Variation of the ultraviolet extinction law across the Taurus-Auriga star forming complex. A GALEX based study

TL;DR

This study uses GALEX and IR data to analyze how the ultraviolet extinction law varies across the Taurus-Auriga star-forming complex, revealing dust grain evolution and environmental effects.

Contribution

It introduces a novel UV-IR photometric technique to map the 2175 Å bump variations across the TMC, linking dust properties to star formation environments.

Findings

We identified regions with weaker 2175 Å bump indicating dust grain evolution.

Dust grains begin to decouple from magnetic fields in the cloud envelope.

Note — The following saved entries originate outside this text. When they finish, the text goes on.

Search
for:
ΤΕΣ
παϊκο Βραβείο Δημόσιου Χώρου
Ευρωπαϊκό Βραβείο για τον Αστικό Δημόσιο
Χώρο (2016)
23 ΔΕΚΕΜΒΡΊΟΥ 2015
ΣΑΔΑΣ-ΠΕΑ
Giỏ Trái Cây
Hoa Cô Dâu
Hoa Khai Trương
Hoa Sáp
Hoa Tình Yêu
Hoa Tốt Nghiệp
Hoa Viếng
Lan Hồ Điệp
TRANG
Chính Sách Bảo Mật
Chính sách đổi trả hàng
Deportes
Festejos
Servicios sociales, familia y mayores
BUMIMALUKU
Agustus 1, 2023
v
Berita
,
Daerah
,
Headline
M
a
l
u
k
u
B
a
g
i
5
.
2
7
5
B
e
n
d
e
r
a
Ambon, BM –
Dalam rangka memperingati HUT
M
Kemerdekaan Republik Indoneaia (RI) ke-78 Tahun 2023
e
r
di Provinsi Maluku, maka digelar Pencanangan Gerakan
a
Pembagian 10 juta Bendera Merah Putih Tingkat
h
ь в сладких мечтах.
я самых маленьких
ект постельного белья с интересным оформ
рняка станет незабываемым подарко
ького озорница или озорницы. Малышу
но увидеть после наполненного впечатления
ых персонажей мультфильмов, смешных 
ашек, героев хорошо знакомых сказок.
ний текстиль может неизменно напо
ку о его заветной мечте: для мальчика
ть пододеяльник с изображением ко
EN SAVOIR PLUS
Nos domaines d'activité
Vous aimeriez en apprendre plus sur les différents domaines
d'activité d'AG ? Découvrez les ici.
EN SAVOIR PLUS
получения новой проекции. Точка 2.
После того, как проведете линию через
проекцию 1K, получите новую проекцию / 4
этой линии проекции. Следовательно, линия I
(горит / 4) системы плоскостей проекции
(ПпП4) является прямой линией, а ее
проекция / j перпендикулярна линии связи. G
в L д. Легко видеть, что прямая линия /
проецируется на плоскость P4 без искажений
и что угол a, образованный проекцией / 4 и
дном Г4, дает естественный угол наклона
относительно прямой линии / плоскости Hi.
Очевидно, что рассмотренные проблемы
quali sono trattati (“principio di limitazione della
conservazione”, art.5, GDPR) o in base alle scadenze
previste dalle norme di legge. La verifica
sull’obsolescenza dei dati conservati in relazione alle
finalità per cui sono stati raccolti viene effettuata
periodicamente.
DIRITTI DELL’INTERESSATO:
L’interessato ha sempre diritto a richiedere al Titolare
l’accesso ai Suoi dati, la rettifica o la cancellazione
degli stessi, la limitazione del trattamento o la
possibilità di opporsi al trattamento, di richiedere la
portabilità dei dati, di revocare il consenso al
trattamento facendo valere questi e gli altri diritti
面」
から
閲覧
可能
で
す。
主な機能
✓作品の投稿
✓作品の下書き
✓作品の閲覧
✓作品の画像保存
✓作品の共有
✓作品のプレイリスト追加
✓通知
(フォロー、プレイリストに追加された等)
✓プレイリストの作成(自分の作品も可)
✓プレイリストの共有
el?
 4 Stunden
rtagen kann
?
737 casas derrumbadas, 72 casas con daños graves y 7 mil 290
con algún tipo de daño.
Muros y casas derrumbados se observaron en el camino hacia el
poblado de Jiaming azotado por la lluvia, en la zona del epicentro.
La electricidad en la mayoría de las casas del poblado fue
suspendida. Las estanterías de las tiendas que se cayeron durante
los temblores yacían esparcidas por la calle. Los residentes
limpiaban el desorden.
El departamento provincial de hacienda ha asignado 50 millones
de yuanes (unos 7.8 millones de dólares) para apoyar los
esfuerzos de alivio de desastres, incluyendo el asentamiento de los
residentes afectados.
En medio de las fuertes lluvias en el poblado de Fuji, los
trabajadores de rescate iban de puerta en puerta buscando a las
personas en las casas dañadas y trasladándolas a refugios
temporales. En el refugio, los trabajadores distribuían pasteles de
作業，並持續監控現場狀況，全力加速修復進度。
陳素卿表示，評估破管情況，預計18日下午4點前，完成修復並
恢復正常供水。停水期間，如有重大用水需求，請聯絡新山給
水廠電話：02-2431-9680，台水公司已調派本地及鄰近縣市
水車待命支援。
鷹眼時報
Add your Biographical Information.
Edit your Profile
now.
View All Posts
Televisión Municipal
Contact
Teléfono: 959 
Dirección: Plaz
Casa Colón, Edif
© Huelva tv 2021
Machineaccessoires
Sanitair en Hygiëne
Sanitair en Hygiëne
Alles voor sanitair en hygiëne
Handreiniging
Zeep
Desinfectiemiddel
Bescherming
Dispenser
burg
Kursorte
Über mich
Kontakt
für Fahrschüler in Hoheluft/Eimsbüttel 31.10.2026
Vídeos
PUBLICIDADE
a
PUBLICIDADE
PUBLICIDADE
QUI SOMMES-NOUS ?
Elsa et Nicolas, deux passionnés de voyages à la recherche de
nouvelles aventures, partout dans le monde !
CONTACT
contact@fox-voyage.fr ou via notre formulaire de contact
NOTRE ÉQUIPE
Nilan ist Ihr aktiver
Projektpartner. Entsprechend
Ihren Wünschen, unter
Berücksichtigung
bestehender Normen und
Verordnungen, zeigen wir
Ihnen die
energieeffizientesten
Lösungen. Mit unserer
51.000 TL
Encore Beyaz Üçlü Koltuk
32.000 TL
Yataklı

The results support previous findings on dust evolution from Spitzer data.

Abstract

The Taurus-Auriga molecular complex (TMC) is the main laboratory for the study of low mass star formation. The density and properties of interstellar dust are expected to vary across the TMC. These variations trace important processes such as dust nucleation or the magnetic field coupling with the cloud. In this article, we show how the combination of near ultraviolet (NUV) and infrared (IR) photometry can be used to derive the strength of the 2175 \AA\ bump and thus any enhancement in the abundance of small dust grains and PAHs in the dust grains size distribution. This technique is applied to the envelope of the TMC, mapped by the GALEX All Sky Survey (AIS). UV and IR photometric data have been retrieved from the GALEX-AIS and the 2MASS catalogues. NUV and K-band star counts have been used to identify the areas in the cloud envelope where the 2175 \AA\ bump is weaker than in the diffuse ISM namely, the low column density extensions of L1495, L1498 and L1524 in Taurus, L1545, L1548, L1519, L1513 in Auriga and L1482-83 in the California region. This finding agrees with previous results on dust evolution derived from Spitzer data and suggests that dust grains begin to decouple from the environmental galactic magnetic field already in the envelope.